Dispatch science reporter made the complicated understandable
DAVID LORE
When Mike Curtin walked into the Dispatch newsroom as an intern in 1973, it took him just a few days to figure out that he wanted to learn from Statehouse reporter David Lore.
"Dave was just a real straight arrow," said Curtin, who spent 34 years at the newspaper and eventually retired as associate publisher in 2007. "Dave's copy was meticulously objective, meticulously researched and was the epitome of what good journalism should be. He had a true north, and he really set the standard at The Dispatch."
Curtin recalled his former colleague with more than a touch of sadness. Lore, who retired from The Dispatch in 2003 after a career spanning 37 years, died early Tuesday of heart and kidney failure. He was 77.
Born in New York and a product of Fort Lee High School in New Jersey, Lore graduated from Bowling Green State University in 1962 and started at The Dispatch in 1965 as a police reporter. A thirdgeneration awardwinning journalist, there was little he did not report on, covering everything from education and crime to politics and prisons.
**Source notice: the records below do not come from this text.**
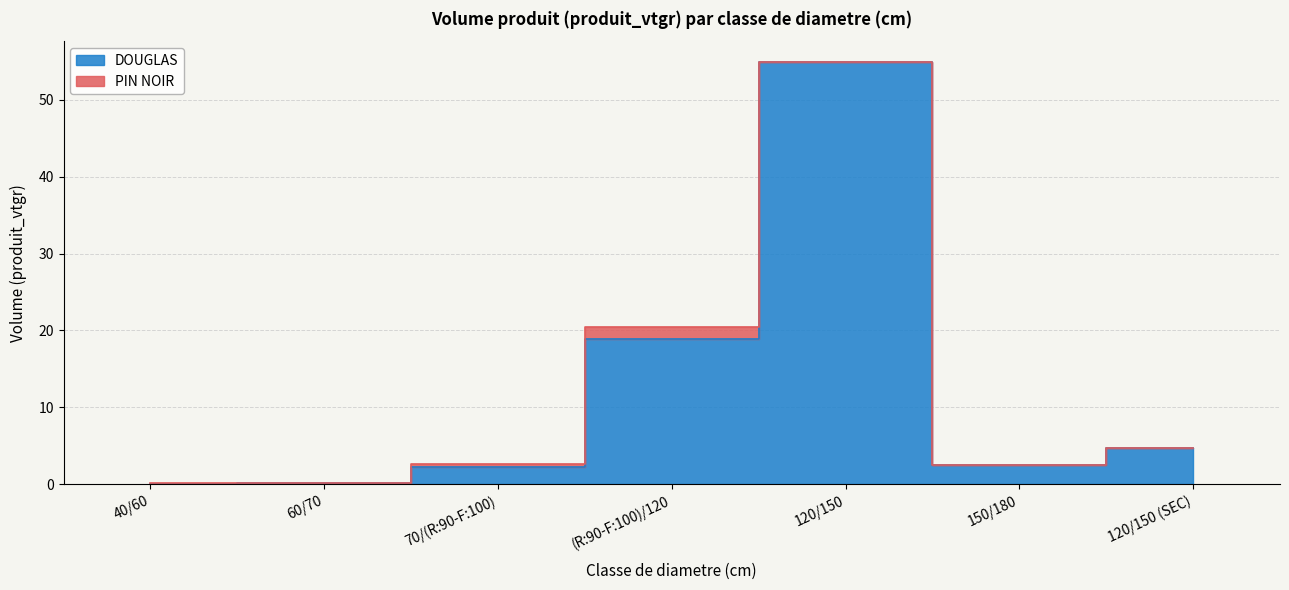

How many lines are shown in the chart?

1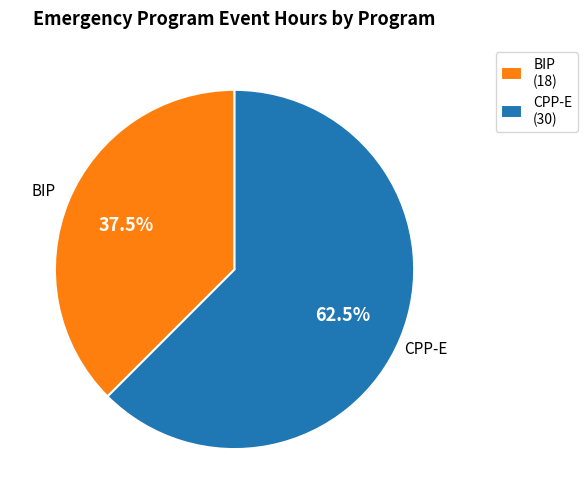

Is there any slice that represents more than half of the pie?

Yes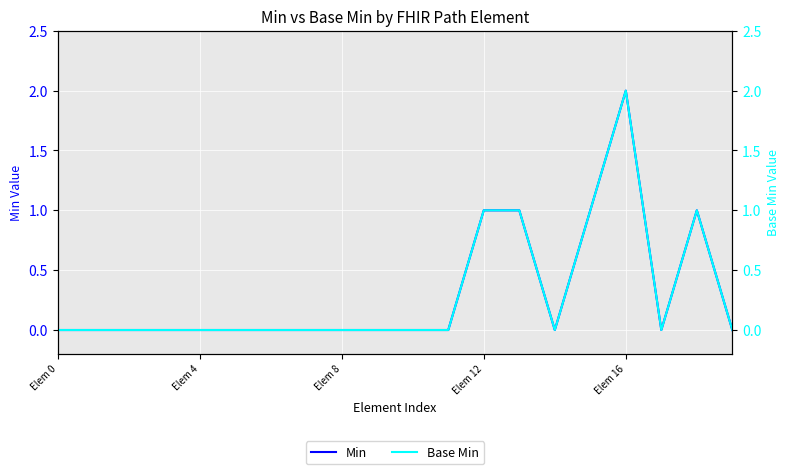

True or false: Min and Base Min intersect in this chart.

False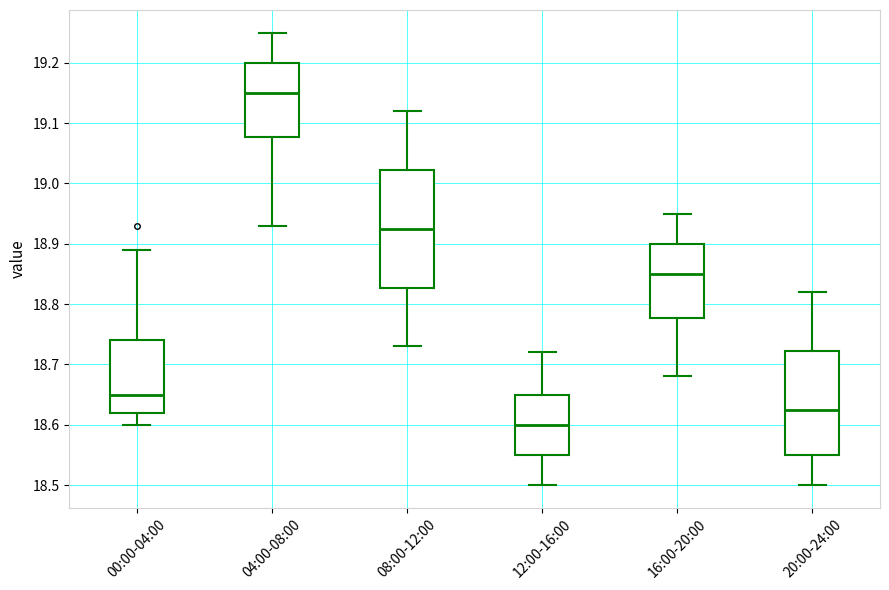

Where does the median line of the box for 20:00-24:00 sit on the y-axis? The values are not printed on the chart, so give them approximately, as read against the axis.

18.63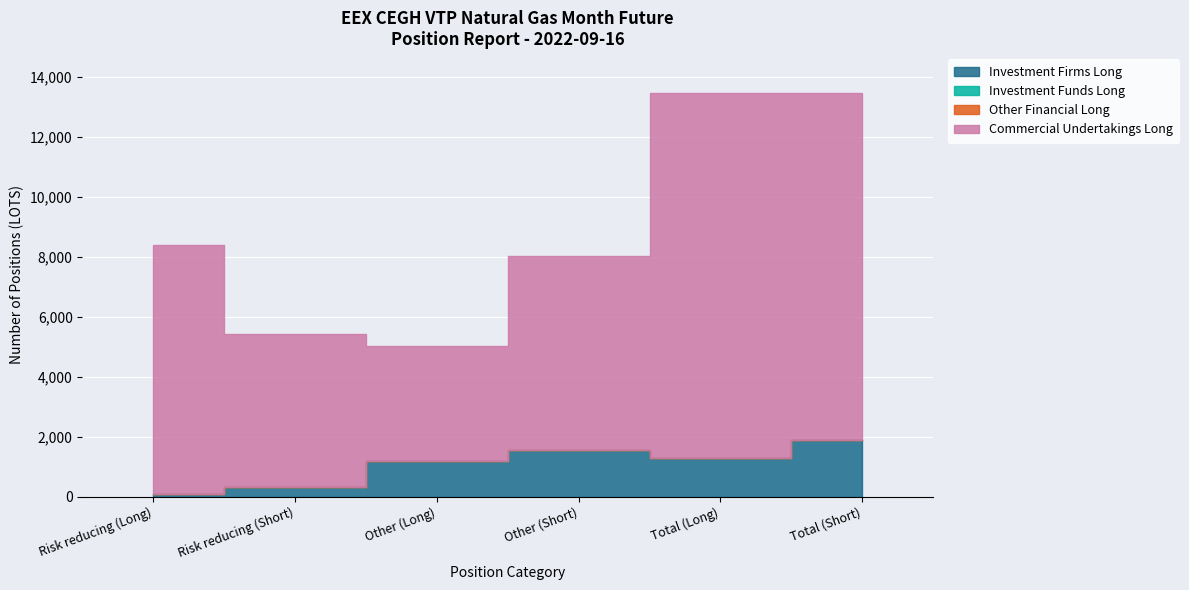

Which series has the largest total across all categories?

Commercial Undertakings Long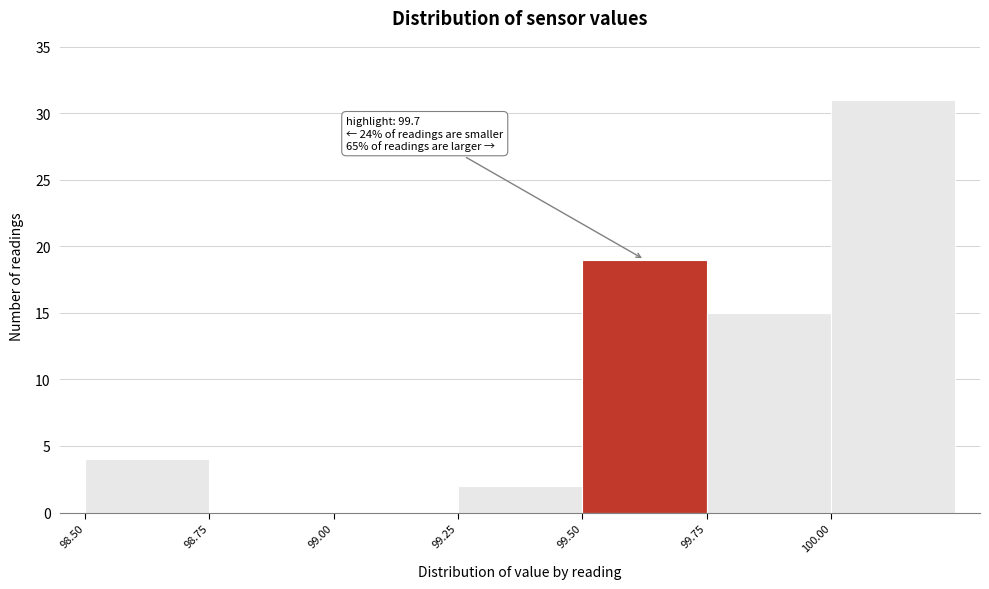

Over which range of the x-axis is the bar tallest?

100.00 to 100.25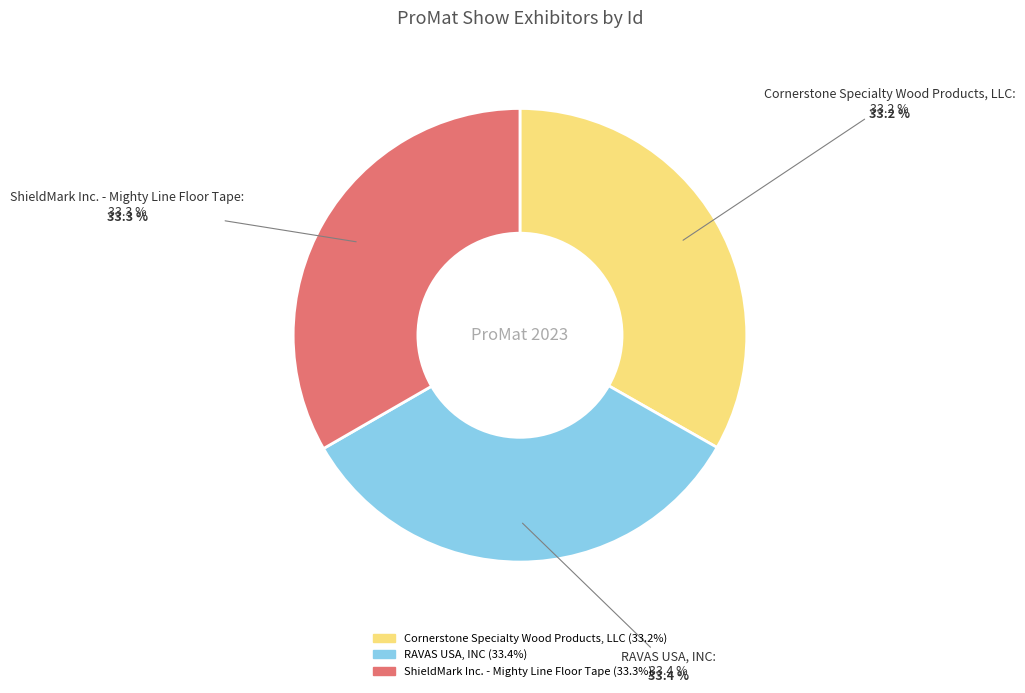

What percentage is the ShieldMark Inc. - Mighty Line Floor Tape slice, to the nearest percent?

33%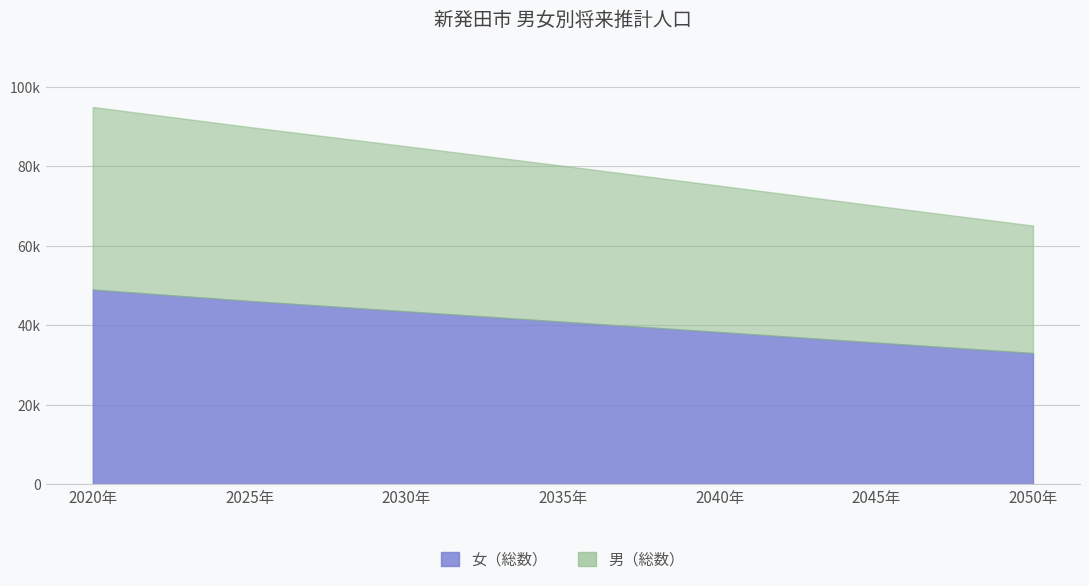

Which category has the lowest value across all series?

2050年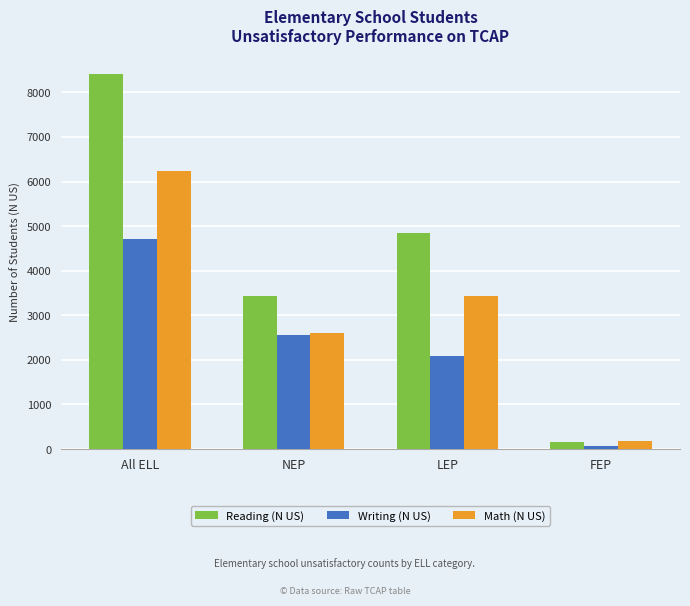

What is the value of the Math (N US) bar at the 1st from the left?

6225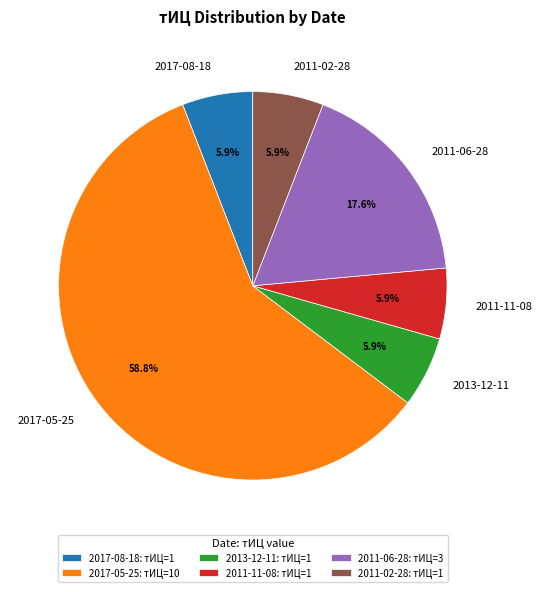

Which has a higher value, 2011-06-28 or 2013-12-11?

2011-06-28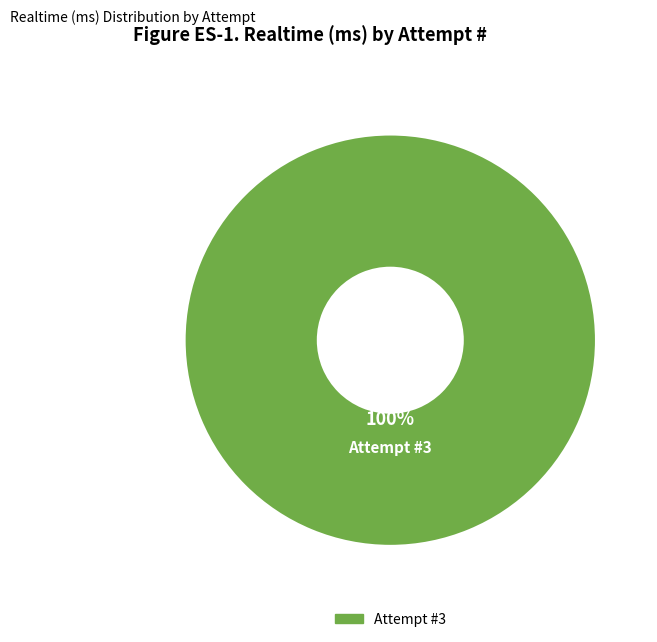

To the nearest percent, what portion does Attempt #3 represent?

100%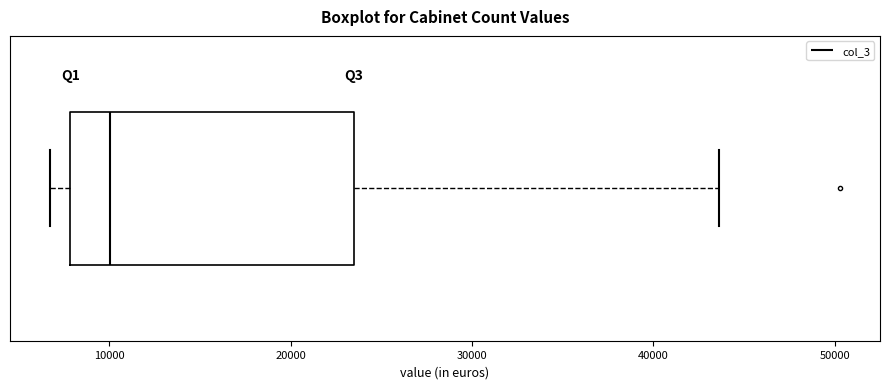

Where does the left whisker of the box end on the x-axis? The values are not printed on the chart, so give them approximately, as read against the axis.

7000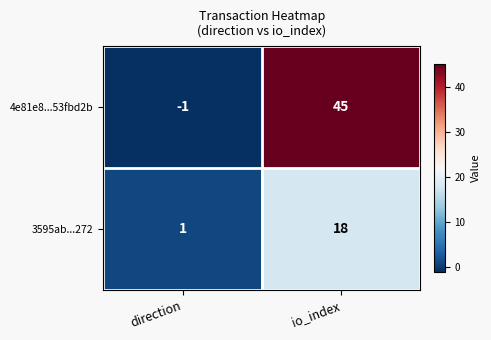

Between direction and io_index, which series saw the biggest shift?

4e81e8...53fbd2b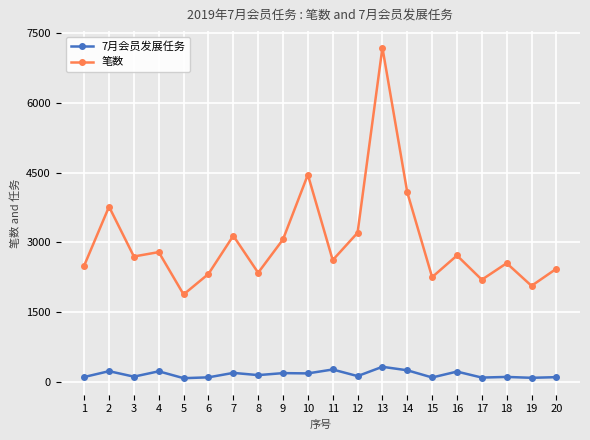

Does the chart display data point markers on the line(s)?

Yes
He also worked as a projects editor and an assistant city editor. Though his early political coverage was standard-bearing, it was when he pioneered the paper's science beat in 1982 that he really soared.
Covering stories both near and far — from the ice caps of Antarctica to the research centers at Ohio State University and Battelle — he had the valuable talent of taking complicated material and writing it in an interesting way that readers enjoyed, Curtin said.
Former Dispatch reporter and local author Robin Yocum worked with Lore for more than a decade, but wasn't sure their styles would mesh when Lore became his editor on the projects team.
"Dave was very cerebral and I was more of a cowboy," Yocum said. "He would approach a story with a surgical knife and I wanted to use a ball bat."
As it turned out, it was a great partnership, Yocum said. He learned much from Lore, who quietly mentored countless young reporters.
A natural sense of curiosity was a fundamental part of Lore's life. He and his wife, Rosemary, made their home in Newark and were married for 50 years. Over time, they had traveled to at least a dozen countries on six continents. She died in 2013.
After his wife died, Lore moved to Atlanta to be with his daughter, Diane Lore; son-in-law; and three grandchildren. While there, her father flourished, Diane Lore said, adding with a laugh, "he was convinced Stouffer's lasagna was the elixir of life." He published a book (the nonfiction work "Firebrand") at 76.
Diane Lore said there will be a service in central Ohio but no date has been set.